=== 本文抜粋 ===

次代の猿之助の時はスーパー歌舞伎Ⅲになるのだろうか?やっぱり中車の息子が継ぐんだろうか?

「ワンピース」見たかったので、シネマ歌舞伎でやると見た時は嬉しかった。
見る気満々で、しかしやはり見るのはぎりぎりになるわたし。まあ今回は別に混むわけでもないので問題なし。

マンガの「ワンピース」は数年前に初めて読んだ。人から借りて、50何巻一気読み。
なかなか面白かった。しかし何しろオトナになってから長いので、さすがにそこまでハマりはしなかったが。

これを歌舞伎でやる!?でもけっこうイケるかもしれない。あのキッチュなスーパー歌舞伎の舞台と
「ワンピース」の世界観は一致するかも。
でも……50何巻のどこをどうやって1回の舞台にするんだ?

そしたら、物語はエースの死でした。
ここは実に上手いと思った。エースの死って、あんなにいいキャラだったわりに相当に
(ストーリーのバランスが崩れるほど)あっさりしてたでしょう。
このあっさり具合だと、いつか復活もある?と期待してたのに(←エース好き)、ほんとに死んでしまったんだもの。
わたしは実に不満だった。そこの話を作ってたっぷり見せてくれたのだから、大変ありがたいことでした。

でも実はこのシネマ歌舞伎、4時間の舞台を2時間半にしたダイジェスト版なんだってねー。
な~るほど。だから中途半端に映像を使ったナレーションが多用されてたのか。
このナレーション部分のためにわざわざ映像撮ったのかな?と対費用効果が疑問だった。
実際の舞台ではもっと長かったんだね。出来ればそのバージョンも見たいけど。
たしかに話はチョット、というところはあったんだ。

エースの死をメインに創作したのはとてもいい目の付け所だったと思うが、
それがゆえに、仲間がほとんど出てこないということになってしまった。ルフィの単独行なんですな。
“麦わらの仲間”は最初にお目見えをして以降、最終盤までほとんど出てこず。
ここは大変残念なところ。エースがたっぷり出てくるのはいいが、仲間たちも出してほしかったぞ。

チョッパーが途中ちょっと妄想の中で出てくるくらい。しかしチョッパーの扱い苦労したね。
最初はぬいぐるみとして出てきて(ウソップに声もあてられてる。腹話術師状態。)、
変身した姿は一応コワモテの役者がやって、そして普段の姿で色々台詞を言わなければならない場面は子役。
考えたな。子役は声がけなげで、泣かされた。

キャラクターとか中身をかなり忘れているので十全に楽しめたとは言えないが、覚えている限りにおいては楽しかった。
サンジ、ゾロ、ニコ・ロビンがそのままで良かった。ウソップもメイク面白い。

=== 提供資料 ===

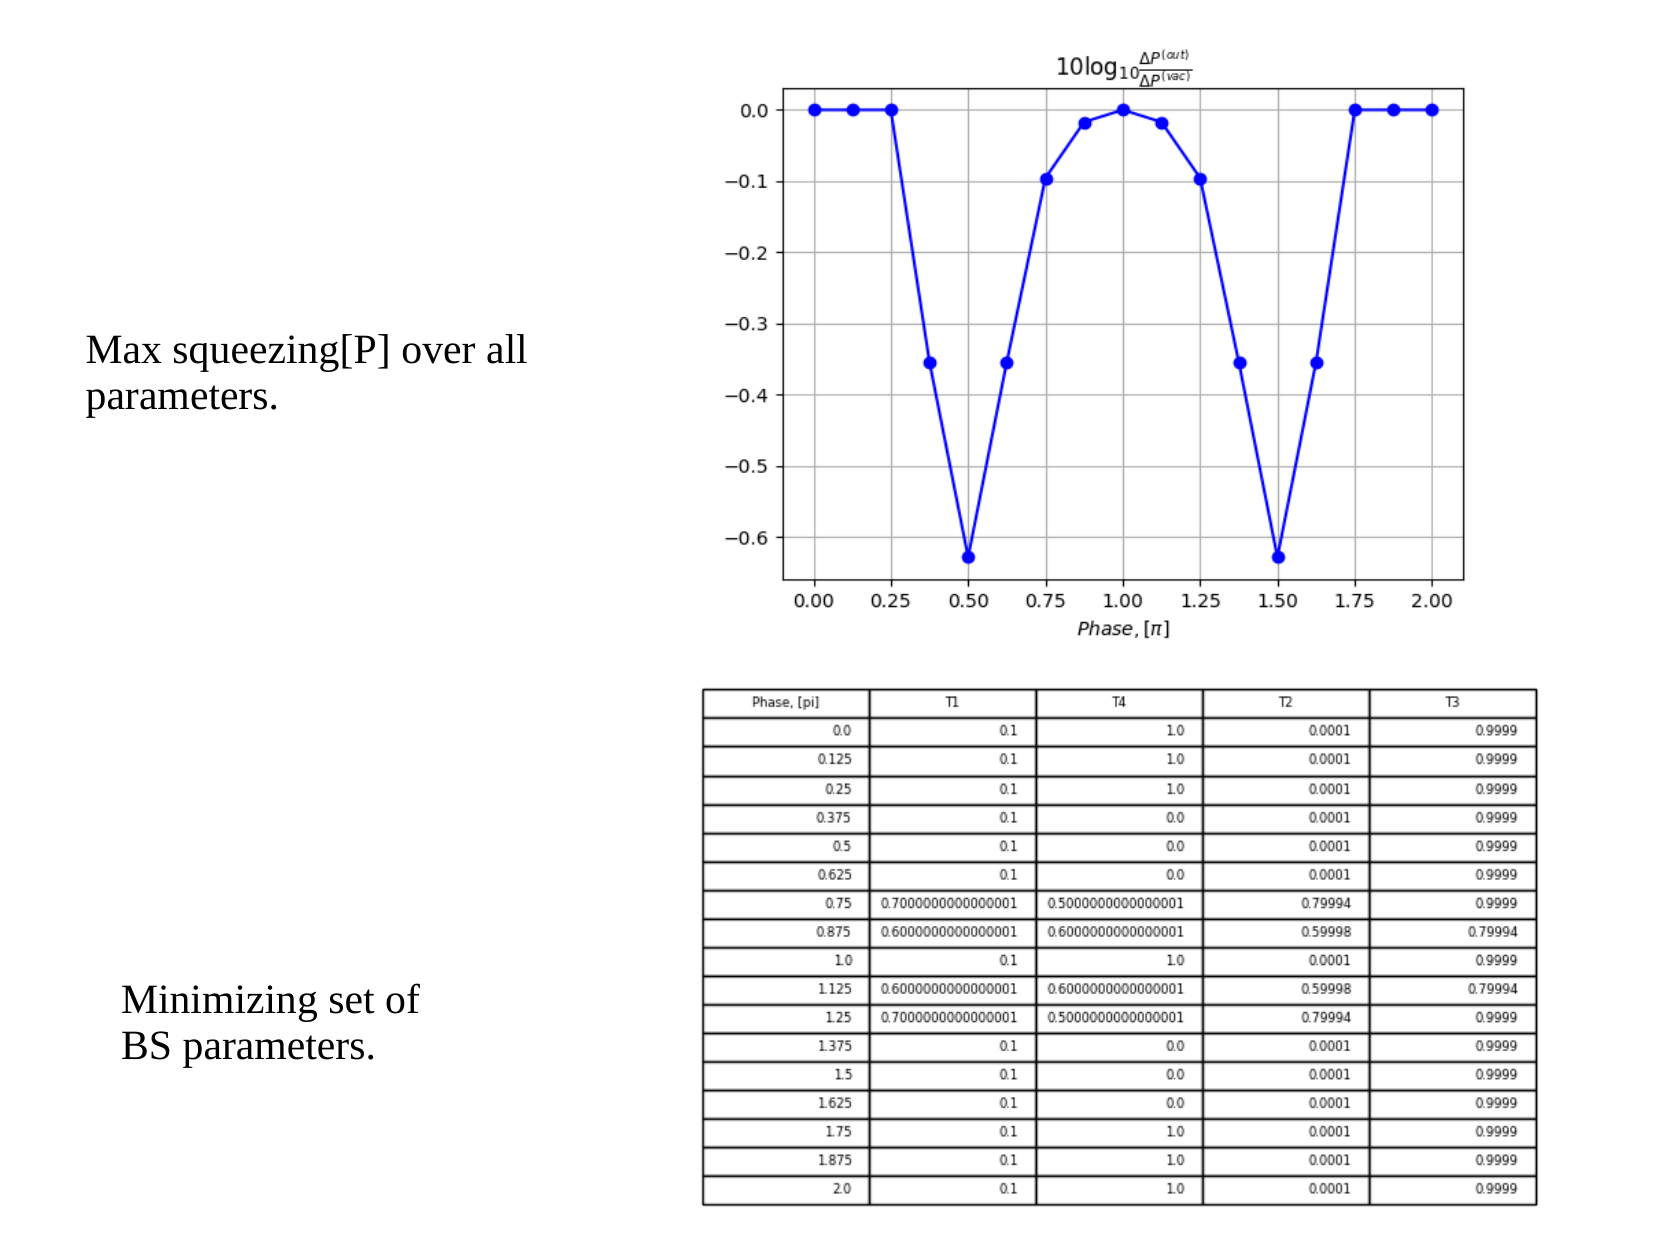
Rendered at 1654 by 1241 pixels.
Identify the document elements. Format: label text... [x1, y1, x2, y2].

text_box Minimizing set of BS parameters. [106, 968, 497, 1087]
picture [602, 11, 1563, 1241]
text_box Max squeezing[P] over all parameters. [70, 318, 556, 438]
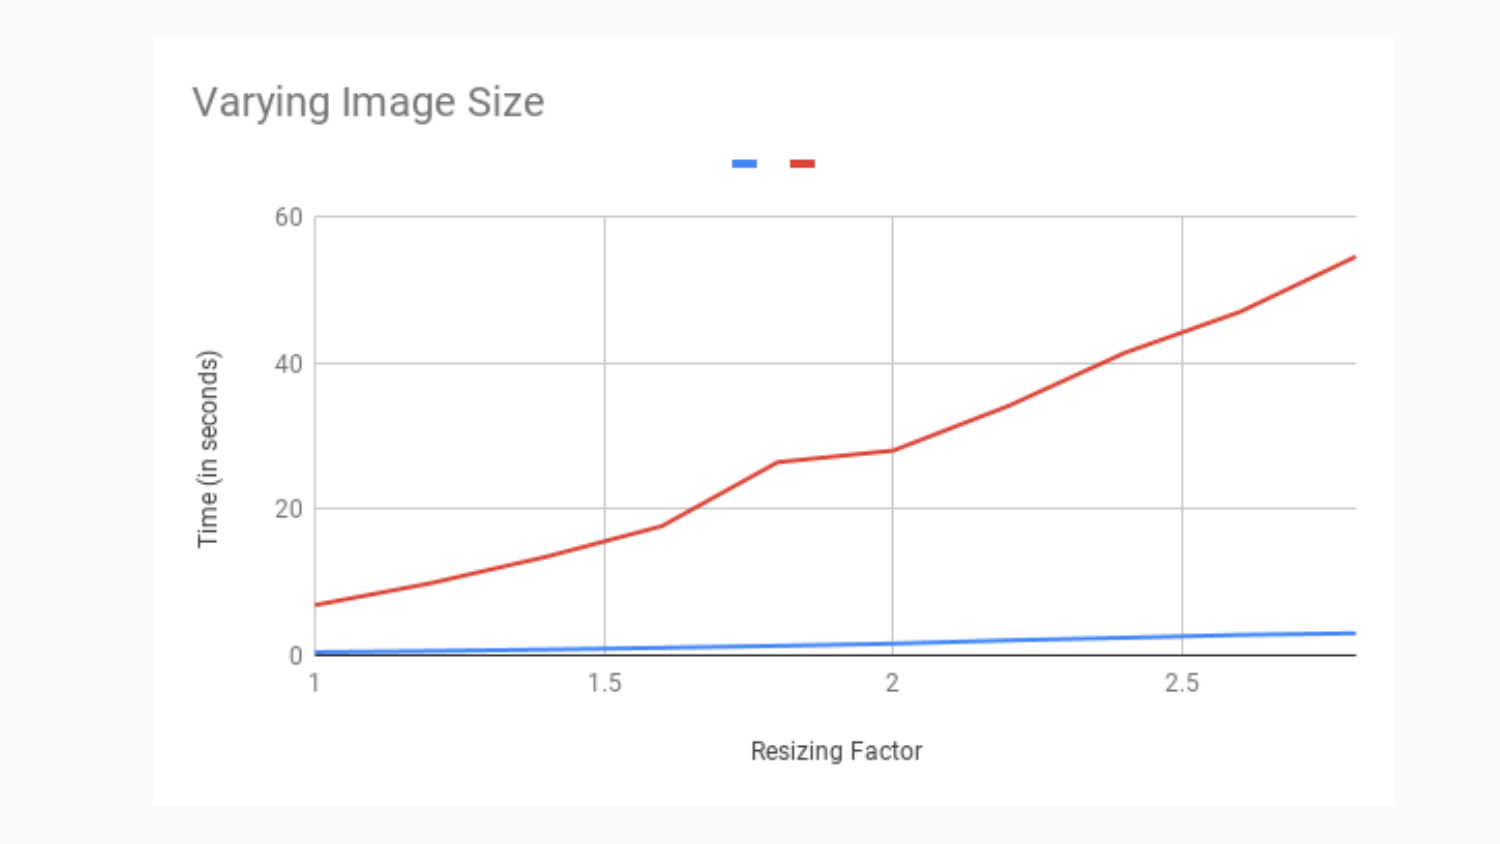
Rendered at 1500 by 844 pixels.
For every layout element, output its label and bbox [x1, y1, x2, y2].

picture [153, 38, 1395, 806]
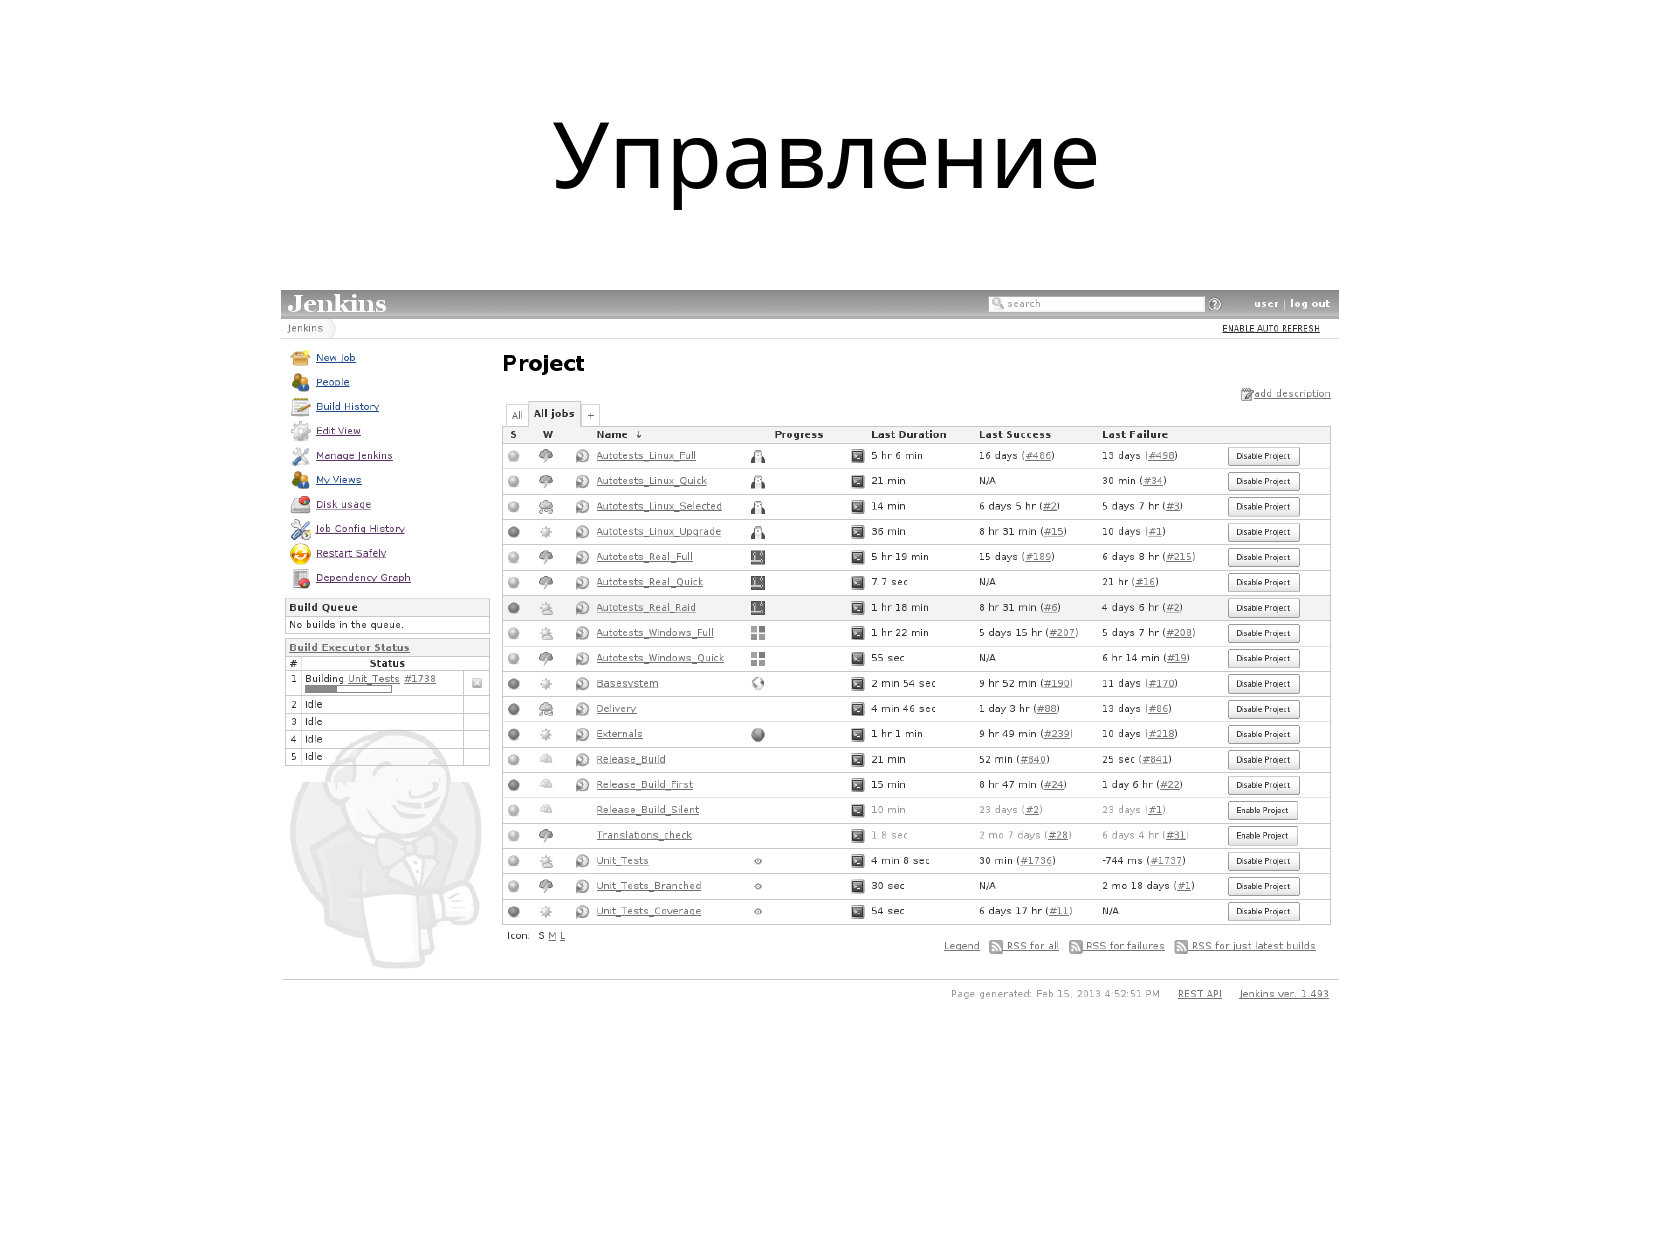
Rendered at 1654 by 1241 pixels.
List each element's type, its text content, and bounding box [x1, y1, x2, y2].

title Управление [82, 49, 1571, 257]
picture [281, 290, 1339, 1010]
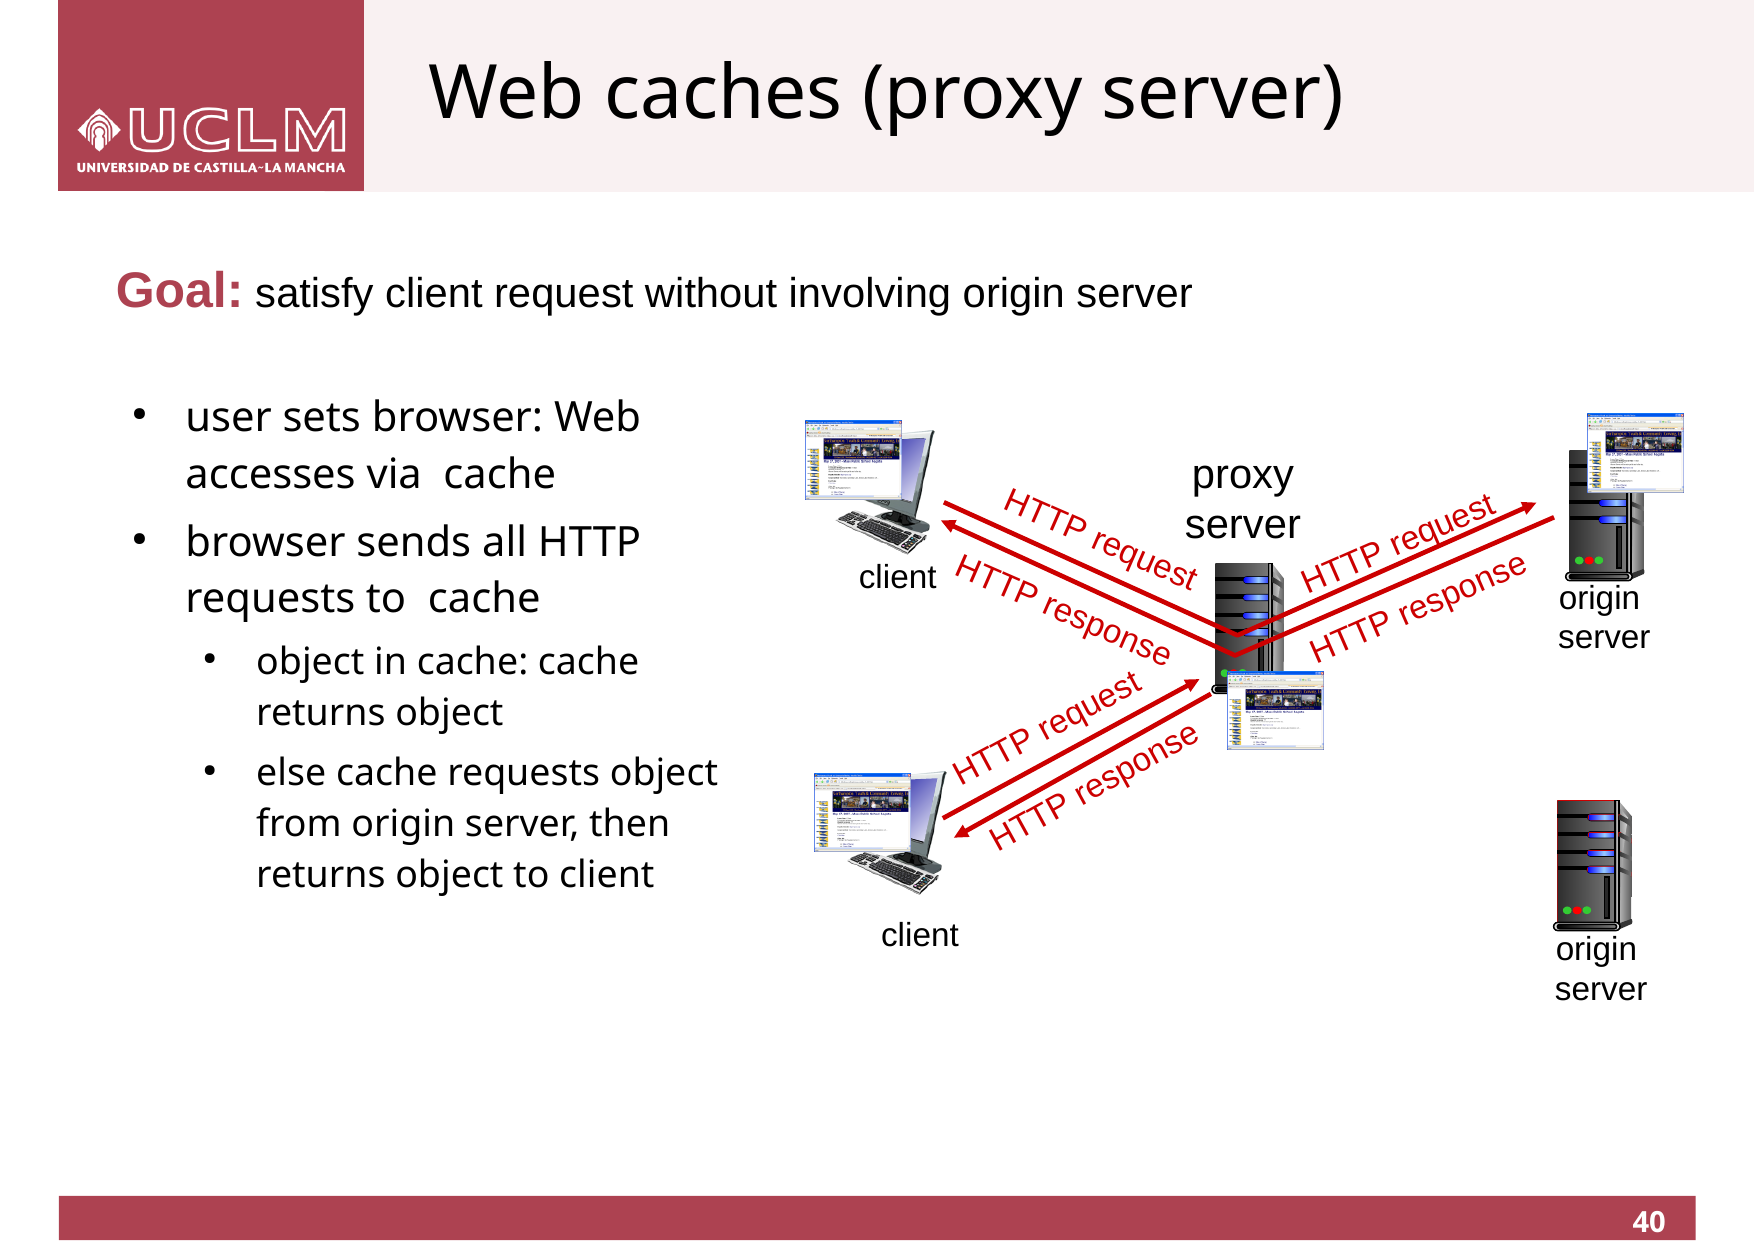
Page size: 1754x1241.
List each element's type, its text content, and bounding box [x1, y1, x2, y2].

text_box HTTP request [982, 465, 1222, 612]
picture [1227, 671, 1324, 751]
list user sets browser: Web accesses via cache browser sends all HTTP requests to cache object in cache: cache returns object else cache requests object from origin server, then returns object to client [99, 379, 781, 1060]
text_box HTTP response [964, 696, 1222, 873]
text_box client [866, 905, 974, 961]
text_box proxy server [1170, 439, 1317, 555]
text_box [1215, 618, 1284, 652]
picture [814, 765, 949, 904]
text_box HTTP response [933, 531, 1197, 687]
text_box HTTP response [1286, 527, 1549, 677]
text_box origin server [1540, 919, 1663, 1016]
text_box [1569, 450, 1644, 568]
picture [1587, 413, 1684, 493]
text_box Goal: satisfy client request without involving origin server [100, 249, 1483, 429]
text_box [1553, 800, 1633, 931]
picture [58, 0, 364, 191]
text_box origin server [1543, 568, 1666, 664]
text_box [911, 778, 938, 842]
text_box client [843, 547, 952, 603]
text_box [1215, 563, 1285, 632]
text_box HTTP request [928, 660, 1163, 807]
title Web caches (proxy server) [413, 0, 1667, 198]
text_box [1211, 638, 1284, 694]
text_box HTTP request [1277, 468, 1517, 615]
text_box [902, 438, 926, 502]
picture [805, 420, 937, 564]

===

→ 課題一覧
1) 歌舞伎版「ワンピース」の感想文によると、シネマ歌舞伎は何時間の舞台を何時間にまとめたものですか。
2) 歌舞伎版「ワンピース」の感想文の続きを、最後の文の後から書いてください。
上記の資料は、歌舞伎版「ワンピース」の感想文とは別個のものです。

→ 解答一覧
1) 4時間の舞台を2時間半にまとめたダイジェスト版です。

2)
笑也さん、もう57歳で……相変わらずお奇麗ですねぇぇぇぇ。
白塗りの化粧をして奇麗な女形はいくらでもいるが、(若い頃の)笑也さんは素顔もさわやかで素敵。
そして女形として稀有な強みは。

声がいいこと。

笑也さんは、声がいいと言える唯一の(と言えるほど役者を知ってるわけでは全くないが。しかし玉三郎も声はダメでしょ)女形。
喋ると興ざめという人が多い中、顔も声も美しい。
引き合いに出すのもどうかと思うが、春猿さんは声が女形特有の嗄れ声で、古典ならまだしも、
こういう新作の舞台では少々つらい。しかも今回のナミの造型はかなりツライ。
あれでは花魁くずれというか、バーのマダム風である。
ニコ・ロビンが上手く造型されてるのに比べて、なんでああなっちゃったんだろう?
個人の資質じゃないよなあ。デザインチームの過失。

仲間の紹介が白波五人男風だったのは良かったね。これしかない!という形。

何より、福士誠治がかっこよかったですね~。
最初は気づかなくて、歌舞伎界にもけっこうカッコいい人がいるなと思ったら福士誠治だった。
歌舞伎の舞台で違和感なく、普通の芝居をやっていた。でも見得を切ったりのけぞりをやったりしてましたけどね。
そのバランスが良かった。まあ見得とかのけぞりはお遊びってことで。

そういう意味では猿之助のルフィも控えめでバランスが良かった。エースが主役だったね。
猿之助はルフィの明るさをよく出してたと思います~。でももう少し活躍しても良かったけど。

意外に印象が強いのが、市川右近 as 白ひげ。
そもそものキャラクターのデザインが歌舞伎っぽいのかもね。
見た感じほぼ歌舞伎キャラで、それでも話の中では全く違和感なく。
中車をめぐっては色々あるようだが(そりゃ色々あるよね)、とりあえず右近さんがスーパー歌舞伎の舞台に
出ていることは目出度いことなのではあるまいか。もう52歳か~。30代の頃の右近さんしか記憶にないわ。

わたしが歌舞伎をたまに見るようになったのは、ミュージカルにハマっていたころにたまたまスーパー歌舞伎の舞台を見て、
「これ日本のミュージカルじゃん!」と思ったのがきっかけ。
なので猿之助およびスーパー歌舞伎には親近感がある。陰ながら応援しているのである。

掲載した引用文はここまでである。